News Desk
ISLAMABAD: The International Monetary Fund (IMF) has imposed 11 new conditions on Pakistan, including regular increases in gas and electricity prices, strengthening the autonomy and transparency of the National Accountability Bureau, and broader reforms in taxation and governance, according to a report.
The IMF has also proposed setting the Federal Board of Revenue’s tax target at Rs15,267 billion for the next fiscal year. Authorities are expected to generate an additional Rs430 billion in taxes, including Rs215 billion through new measures and Rs115 billion through enforcement actions.
The report further suggests that Pakistan may collect Rs1,727 billion through petroleum levy in the upcoming fiscal year, placing additional pressure on consumers already facing rising fuel costs.
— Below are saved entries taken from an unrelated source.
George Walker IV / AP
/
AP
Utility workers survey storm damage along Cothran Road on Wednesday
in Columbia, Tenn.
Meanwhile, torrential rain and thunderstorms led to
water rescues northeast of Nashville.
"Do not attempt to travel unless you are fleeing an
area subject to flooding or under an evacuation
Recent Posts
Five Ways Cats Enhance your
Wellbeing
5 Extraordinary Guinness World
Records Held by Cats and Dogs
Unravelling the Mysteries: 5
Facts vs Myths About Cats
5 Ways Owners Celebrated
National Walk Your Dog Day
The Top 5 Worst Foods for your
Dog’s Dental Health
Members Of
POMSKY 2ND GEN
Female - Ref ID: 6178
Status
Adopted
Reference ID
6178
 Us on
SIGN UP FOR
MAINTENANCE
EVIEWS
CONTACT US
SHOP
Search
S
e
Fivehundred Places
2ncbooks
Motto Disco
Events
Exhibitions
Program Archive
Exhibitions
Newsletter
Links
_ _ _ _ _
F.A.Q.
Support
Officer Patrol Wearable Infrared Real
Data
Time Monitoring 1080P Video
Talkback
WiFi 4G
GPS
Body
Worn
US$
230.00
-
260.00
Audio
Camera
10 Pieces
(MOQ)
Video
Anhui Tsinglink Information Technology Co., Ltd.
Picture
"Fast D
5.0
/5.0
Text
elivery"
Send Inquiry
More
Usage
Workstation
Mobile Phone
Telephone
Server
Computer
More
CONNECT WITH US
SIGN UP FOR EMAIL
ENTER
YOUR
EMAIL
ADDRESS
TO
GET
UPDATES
Structural benchmarks set by the IMF include parliamentary approval of the federal budget, strengthening anti-corruption and public procurement systems, improving tax administration, and maintaining Pakistan’s unconditional cash transfer programme, including the Benazir Kafalat initiative.
Other conditions involve gradual exchange rate flexibility, regulatory transparency reforms, amendments to Public Procurement Regulatory Authority rules, and the establishment of a regulatory registry for federal and Islamabad business regulations. The IMF has also called for the phased withdrawal of special economic zone incentives by 2035.
Officials say the measures are aimed at improving fiscal discipline and structural reforms, though they are expected to have significant economic and political implications.